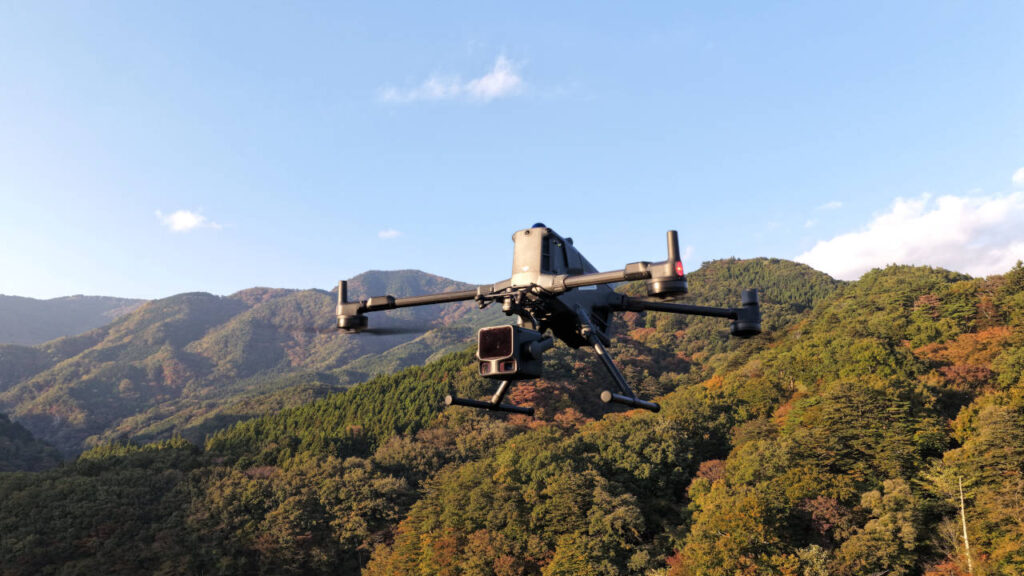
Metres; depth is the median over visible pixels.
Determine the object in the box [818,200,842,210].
cloud
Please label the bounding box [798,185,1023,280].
cloud
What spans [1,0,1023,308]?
sky
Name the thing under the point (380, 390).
forest
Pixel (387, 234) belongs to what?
cloud
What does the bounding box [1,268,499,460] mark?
mountain
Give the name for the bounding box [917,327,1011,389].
autumn tree
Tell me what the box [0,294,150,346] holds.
mountain
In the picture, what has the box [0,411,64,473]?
hill
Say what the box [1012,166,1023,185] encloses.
cloud
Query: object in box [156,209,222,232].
cloud
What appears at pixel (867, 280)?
forested hill
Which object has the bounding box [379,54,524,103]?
cloud
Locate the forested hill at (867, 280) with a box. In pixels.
[0,256,1023,575]
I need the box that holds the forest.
[203,350,487,463]
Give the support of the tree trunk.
on the forested hill at (867, 280)
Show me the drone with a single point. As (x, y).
(673, 280)
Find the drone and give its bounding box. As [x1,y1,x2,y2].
[338,224,761,418]
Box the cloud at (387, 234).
[377,228,401,239]
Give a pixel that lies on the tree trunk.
(963, 520)
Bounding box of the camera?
[476,323,548,378]
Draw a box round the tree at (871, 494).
[841,476,923,575]
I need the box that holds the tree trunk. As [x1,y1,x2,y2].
[958,473,972,573]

#### DIRECTIONS:
Beginning at the line where "Locate the forested" appears, extract each line through the end of the data above; keep them exact and include nothing else.

#### ANSWER BOX:
Locate the forested hill at (867, 280) with a box. In pixels.
[0,256,1023,575]
I need the box that holds the forest.
[203,350,487,463]
Give the support of the tree trunk.
on the forested hill at (867, 280)
Show me the drone with a single point. As (x, y).
(673, 280)
Find the drone and give its bounding box. As [x1,y1,x2,y2].
[338,224,761,418]
Box the cloud at (387, 234).
[377,228,401,239]
Give a pixel that lies on the tree trunk.
(963, 520)
Bounding box of the camera?
[476,323,548,378]
Draw a box round the tree at (871, 494).
[841,476,923,575]
I need the box that holds the tree trunk. As [x1,y1,x2,y2].
[958,473,972,573]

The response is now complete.